Lawyers seek to clear Kansas City inmate in 3 1978 killings

FAN Editor

Attorneys for a Kansas City man who has spent most of his life in prison for a triple murder that many people, including a prosecutor, believe he didn’t commit will get a chance to argue that their client should be exonerated

KANSAS CITY, Mo. — Attorneys for a Kansas City man who has spent most of his life in prison for a triple murder that many people, including a prosecutor, believe he didn’t commit will get a chance Monday to argue that their client should be exonerated.

The evidentiary hearing in Kevin Strickland’s case comes after months of delays caused by legal procedures and canceled hearings prompted mostly by motions filed by the state attorney general’s office. Attorney General Eric Schmitt, a Republican running for Senate, has said he believes Strickland is guilty of the murders.

Strickland, 62, has been in prison since his conviction in 1979 in the April 25, 1978, fatal shootings of Larry Ingram, 21; John Walker, 20; and Sherrie Black, 22, in Kansas City.

Strickland, a Black man, saw his first trial end in a hung jury when the only Black juror, a woman, held out for acquittal. After his second trial in 1979, he was convicted by an all-white jury of one count of capital murder and two counts of second-degree murder.

Strickland has always maintained that he was home watching television and had nothing to do with the killings, which happened when he was 18 years old.
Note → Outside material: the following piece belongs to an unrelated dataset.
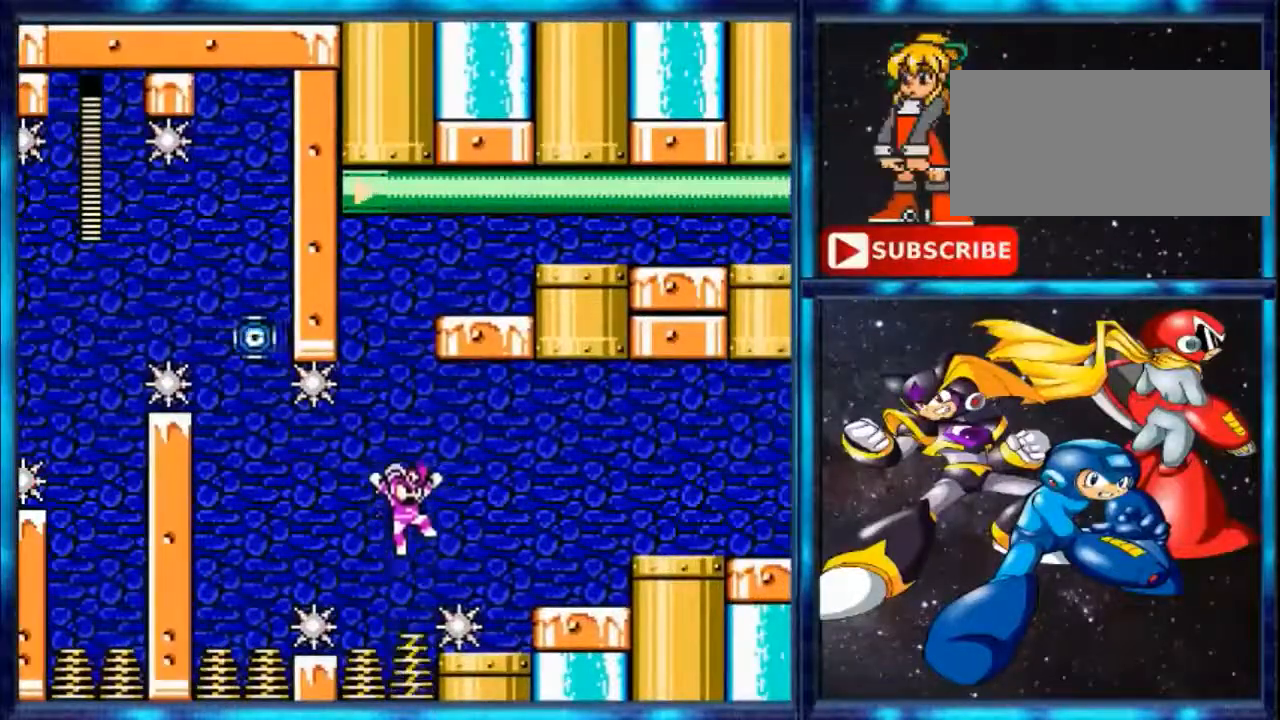
{"buttons": ["DPAD_RIGHT"], "events": [[400, "DPAD_RIGHT", "down"]]}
In May, Jackson County Prosecutor Jean Peters Baker announced that she and other legal and political leaders believe Strickland was wrongfully convicted. She said evidence used to convict him had been recanted or disproven since his trial.

Two other men convicted in the killings later insisted that Strickland wasn’t at the crime scene, The Kansas City Star reported. And before she died, the only eyewitness to the killings recanted her testimony that Strickland was the shooter.

In June, the Missouri Supreme Court declined to hear Strickland’s petition. Republican Gov. Mike Parson also refused to pardon Strickland, saying he wasn’t convinced that Strickland was innocent.

Hearings were scheduled in August in DeKalb County, where Strickland is imprisoned. Those hearings were canceled after Peters Baker used a new state law to seek an evidentiary hearing i n Jackson County, where Strickland was convicted. The law allows local prosecutors to challenge convictions if they believe the defendant did not commit the crime.

A hearing scheduled for Sept. 2 was delayed after Schmitt’s office sought more time for the court to hear several motions his office filed in the case.

Schmitt sought to have all 16th Circuit judges in Jackson County recused from presiding over the evidentiary hearing because the presiding judge in that circuit had said he agreed that Strickland was wrongfully convicted.

The Missouri Supreme Court ruled Sept. 30 that the Jackson County judges should be recused from the hearing to avoid any suggestions of impropriety or bias, delaying another hearing. Retired Senior Judge James Welsh was then appointed to preside over the case.